For those who can afford them, specialty drugs may be worth it
Sovaldi, a new pill for hepatitis C, cures the liver-wasting disease in 9 of 10 patients, but treatment can cost more than $90,000. The number of extremely expensive drugs is expected to increase dramatically by 2016.

If you’ve been wondering why the high cost of a new hepatitis C treatment has ignited such a fierce public debate over the past few months, it’s because more specialty drugs, such as Sovaldi, are going to flood the market in coming years. This class of drugs accounted for fewer than 1 percent of all prescriptions in 2013, but about 25 percent of all prescription-drug spending – and spending on specialty drugs – is projected to increase 63 percent by 2016, according to Express Scripts.

These complex and expensive specialty drugs cost an average of $3,000 per month and, by one count, are about 50 times the cost of traditional drugs. So, it seems like a useful exercise to ask what these expensive drugs actually buy.

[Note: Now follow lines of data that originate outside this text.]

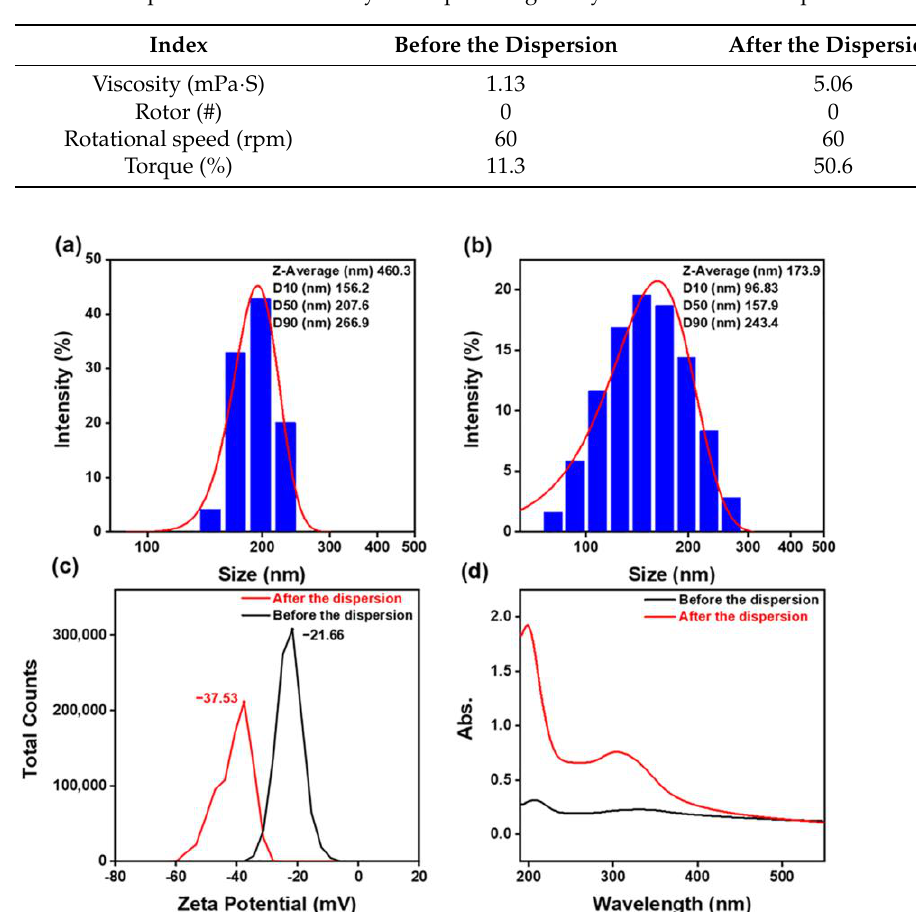
Table 2. Comparison of the viscosity of the polishing slurry before and after dispersion.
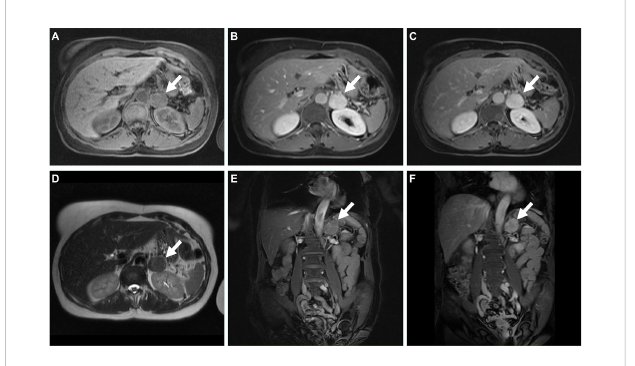
FIGURE 3 (A – F) The graph of immunohistochemical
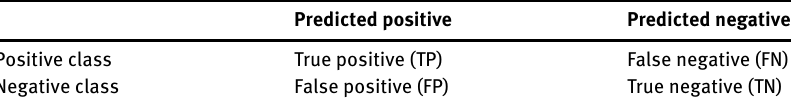
Table 5: Confusion Matrix.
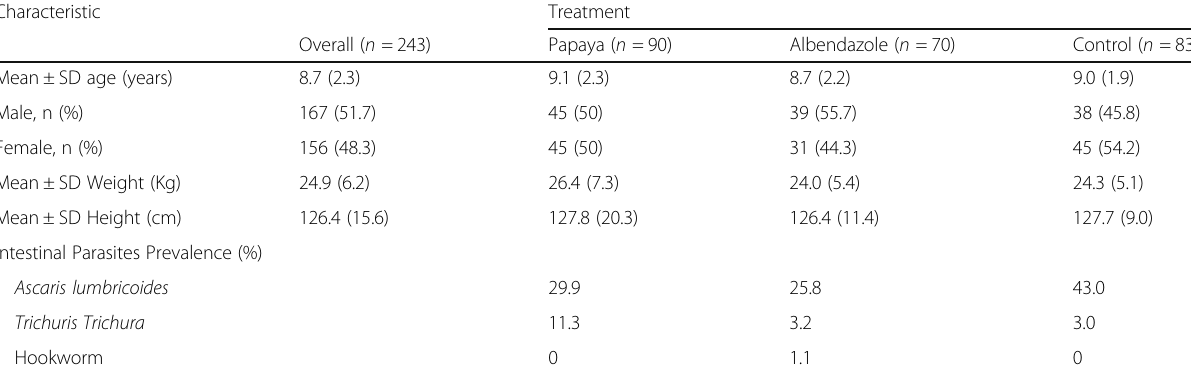
Table 2 Baseline characteristics of children who completed the study by intervention group Characteristic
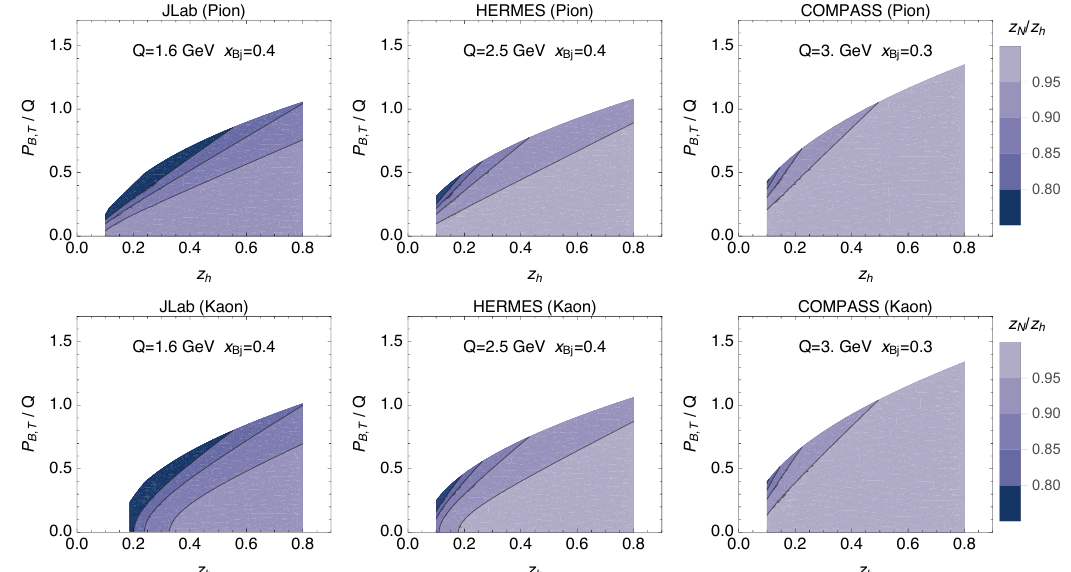
Figure 4 . The ratio z N =z h , eq. (2.24), is represented over the kinematic coverage in ( z h ; P B;T =Q ) for JLab 12 (left panels), HERMES (central panels) and COMPASS (right panels), at some (cid:12)xed values of x Bj and Q , as indicated in the plot title. Appropriate experimental cuts, as reported in refs. [6, 27, 28], are applied in each case. The values of z N =z h , for pion production (upper panels) and kaon production (lower panels) are obtained using eq. (2.24) and are color-coded: the lightest shade corresponds to values very close to one, while darker shades correspond to regions where the ratio z N =z h increasingly deviates from 1 and the quality of the MHA deteriorates. Notice how deviations from 1 are more sizable as compared to those of x N =x Bj in (cid:12)gure 3, particularly in the JLab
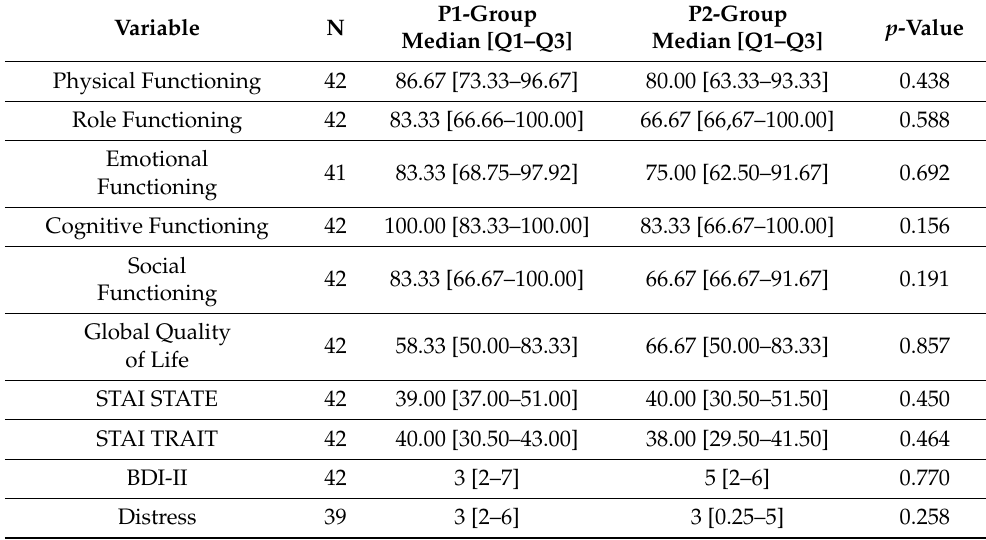
Table 3. Descriptive statistics of psychometric scales measured in the P1 and P2 groups and Mann- Whitney’s non-parametric U test for comparison between the two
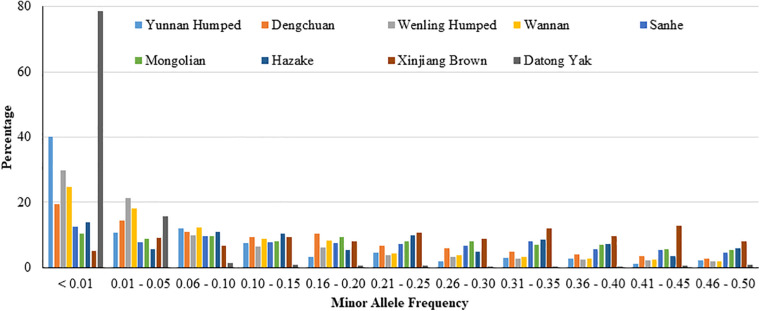
Distribution of single nucleotide polymorphisms (SNP percentage) by minor allele frequency ranges in eight Chinese cattle breeds and Datong yak.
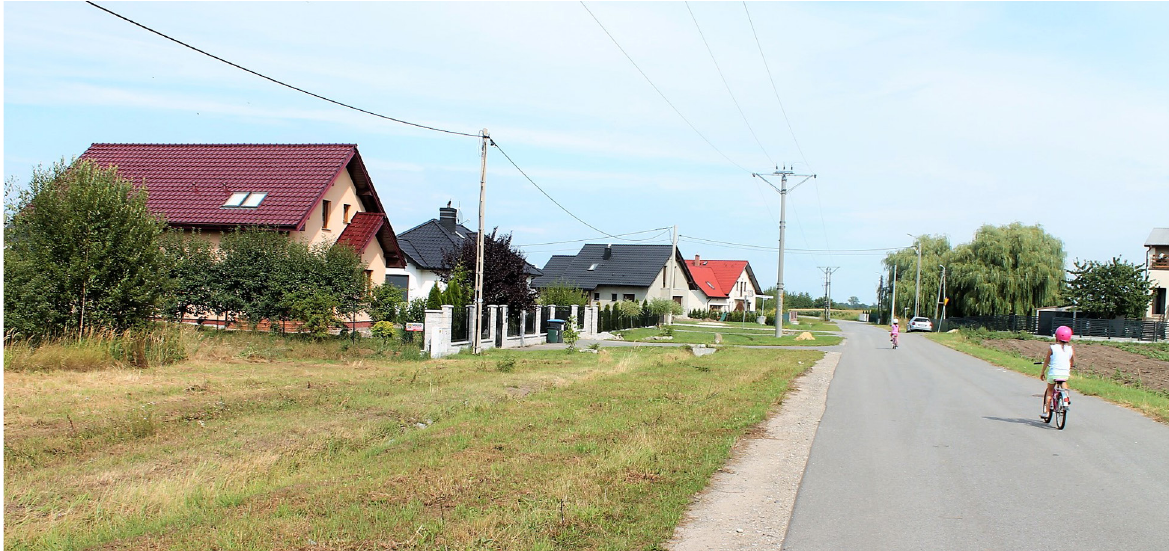
Fig. 5. A new model of the settlement space of Borek Strzeliński in its northern area – a villa type characteristic of a suburban area. Source: J.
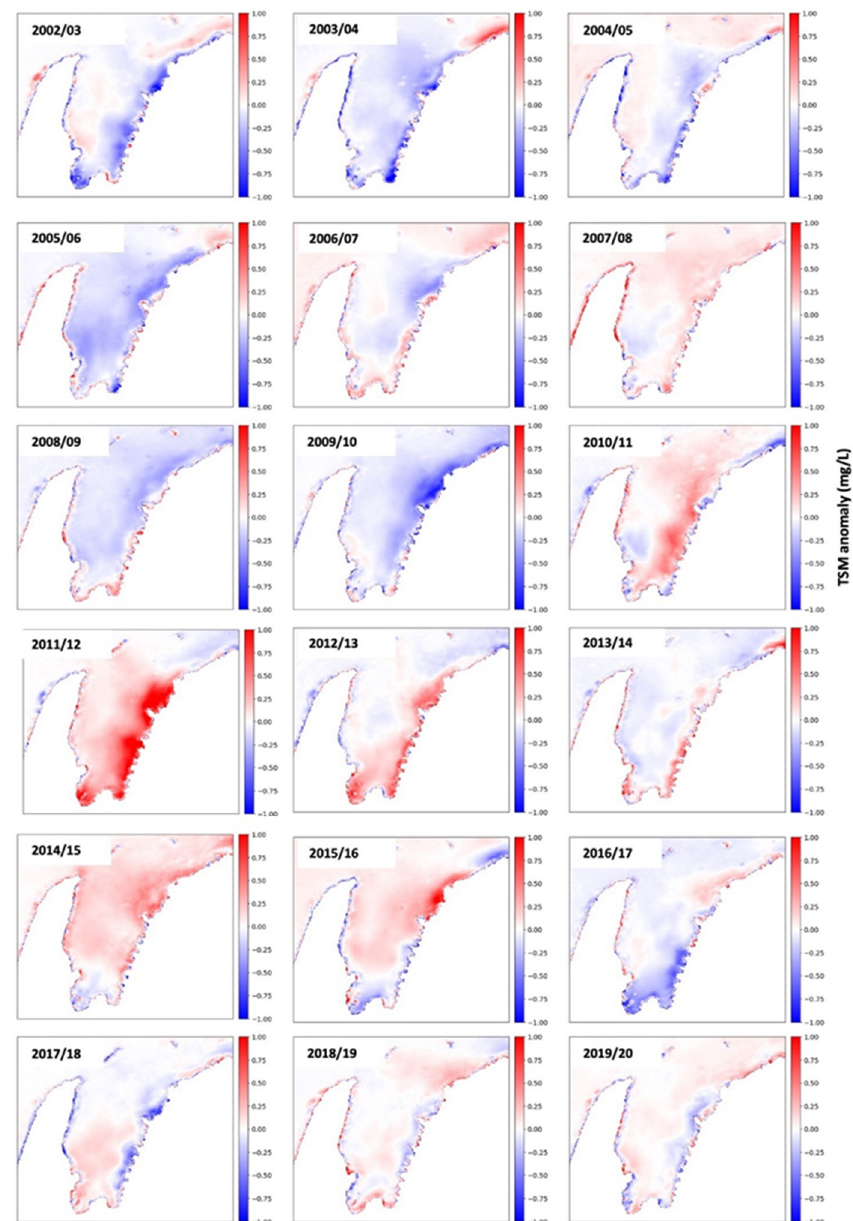
Figure 3. Anomaly maps showing the years 2002–2020 (1 July–30 June) where mean turbidity is higher (red) or lower (blue) than the overall mean turbidity for the entire period.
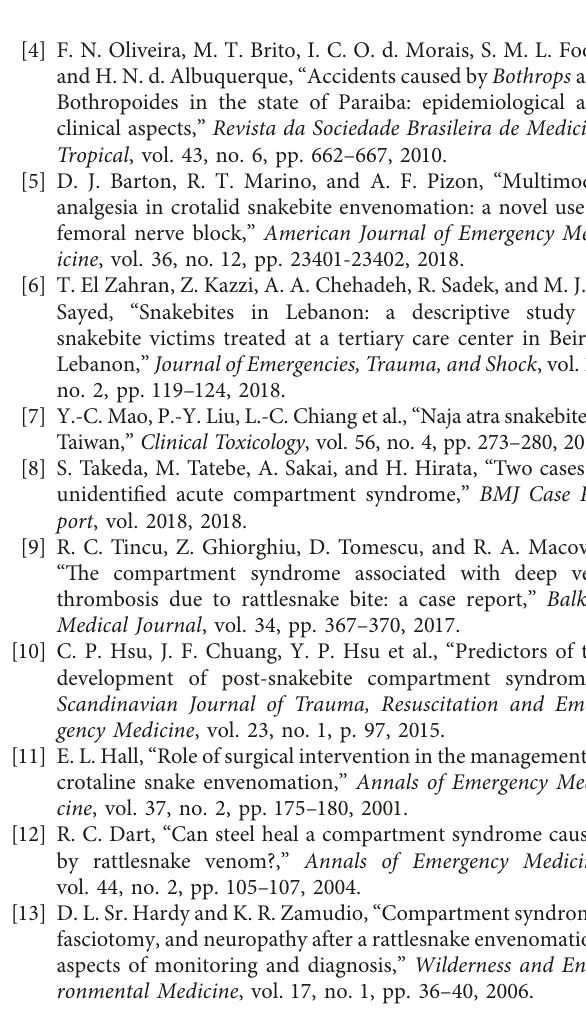
Figure 2: Compartment syndrome and required decompressive fasciotomies to reduce pressure within the affected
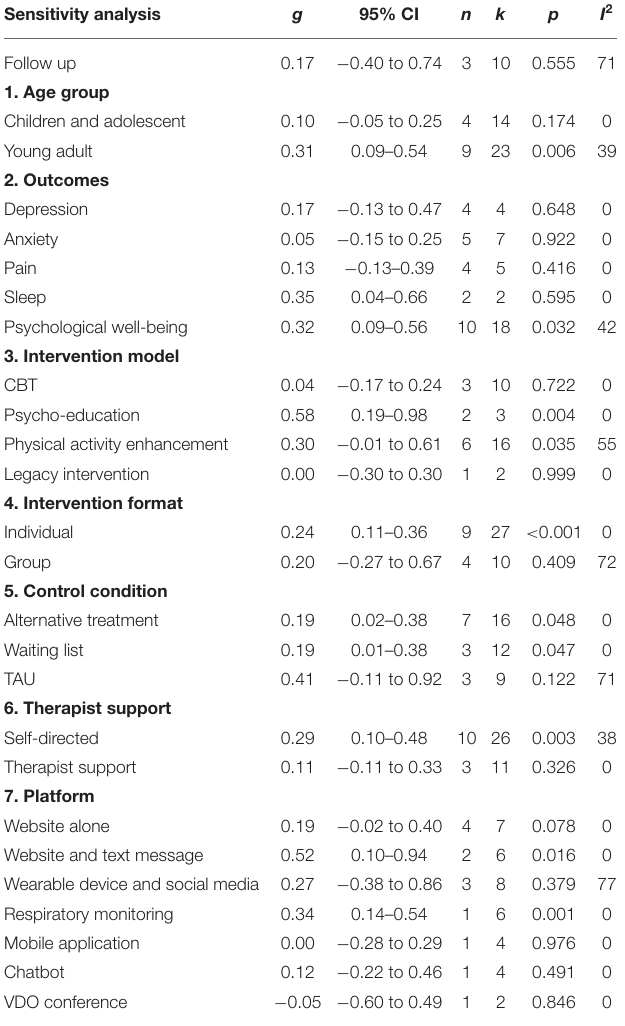
TABLE 3 | Sensitivity analysis at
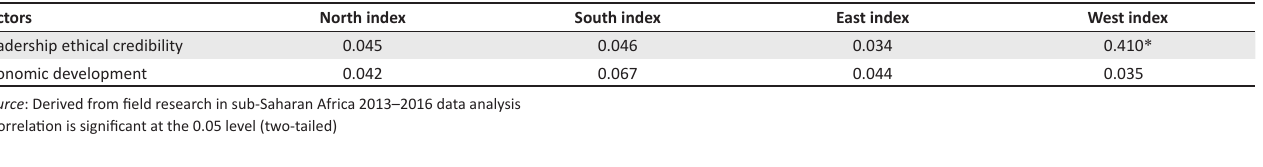
TABLE 4: Promote human rights, transparency and accountability towards the citizens. Profile of respondents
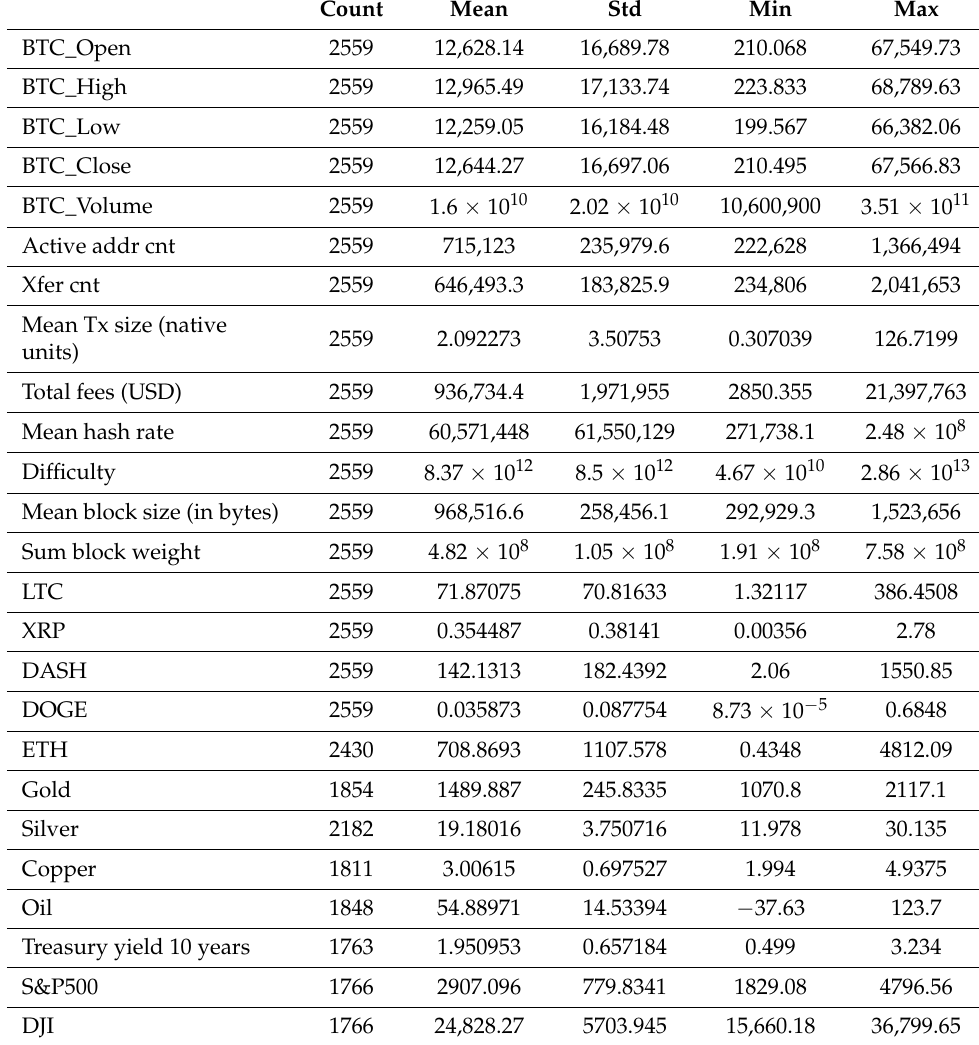
Table 2. Statistical features of explanatory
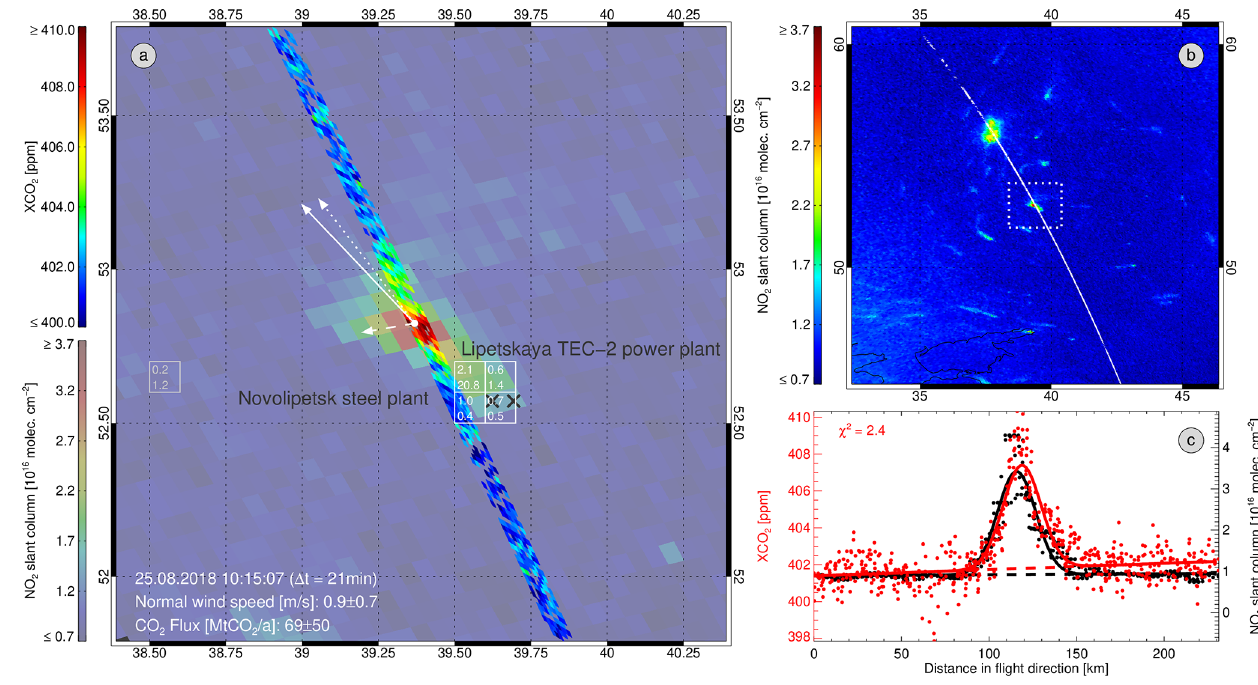
Figure 2. As in Fig. 1 but for Lipetsk on 25 August 2018.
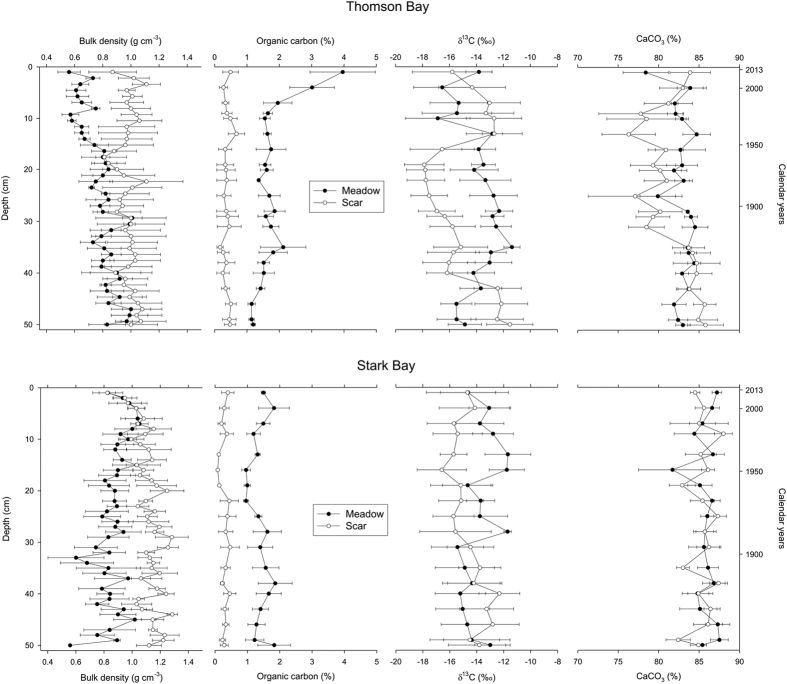
Sediment characteristics along depth in the sediment cores from seagrass meadows and mooring scars sampled at Thomson Bay and Stark Bay.Data are average ± Standard Error of Mean. Calendar years only refers to cores from seagrass meadows across both sites, based on 210Pb age-models.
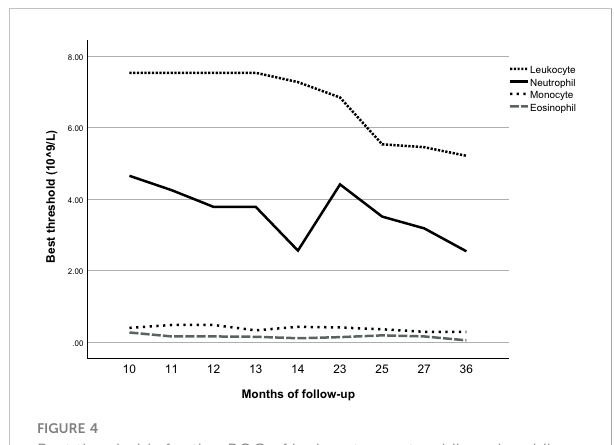
FIGURE 4 Best thresholds for timeROC of leukocyte, neutrophil, eosinophil, and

A new study finds that specialty drugs often provide substantially higher health benefits than traditional drugs, and so despite significantly higher costs “may still offer reasonable value for money,” according to research from the Boston-based Center for Value and Risk in Health published in this month’s Health Affairs journal.

The researchers said it is not entirely surprising that the new specialty drugs provided greater health gains. They often represented treatments for complex diseases with few or no previously effective options, while the traditional drugs were mostly for ailments with effective treatment options for most patients.

But the difference in price further sets these drugs apart. The new traditional drugs, when compared with previous treatments, represented a median increase of $784. For specialty drugs, it was $12,238 – about 15 times as high. Determining whether these new treatments were more cost-effective was difficult, the researchers said.

The challenge for the health-care industry, though, is how to make sure people can afford these cures without hurting the financial incentives for drugmakers to invest in research leading to additional innovative cures. There is no one “magic bullet” for this problem, CVS executives write in another Health Affairs article this month.

WellPoint’s chief medical officer, Sam Nussbaum, expressed some of the insurance industry’s angst over specialty drug prices during a Brookings Institution forum on specialty drug pricing. While health insurers are moving more toward value-based care – that is, rewarding care providers for keeping patients healthier, instead of paying for each service – he said there is no comparable model for drugs. About 36 percent of WellPoint’s business is now in value-based payment arrangements, he said, but drugs have been the outlier.

“Drugs are really a price and volume business,” Nussbaum said. “Value-based payment, something we all wish to achieve, has been difficult to pursue.”

Unfortunately for patients, the answer so far has been to make patients pay more out of pocket for these specialty drugs. Some new health plans are requiring people to pay as much as half of the cost of these drugs, though the Affordable Care Act caps annual out-of-pocket costs at $6,350 for an individual and $12,700 for a family. Those costs could still be a burden, though, and advocacy groups representing HIV and AIDS patients have filed anti-discrimination lawsuits against insurers using these specialty drug tiers.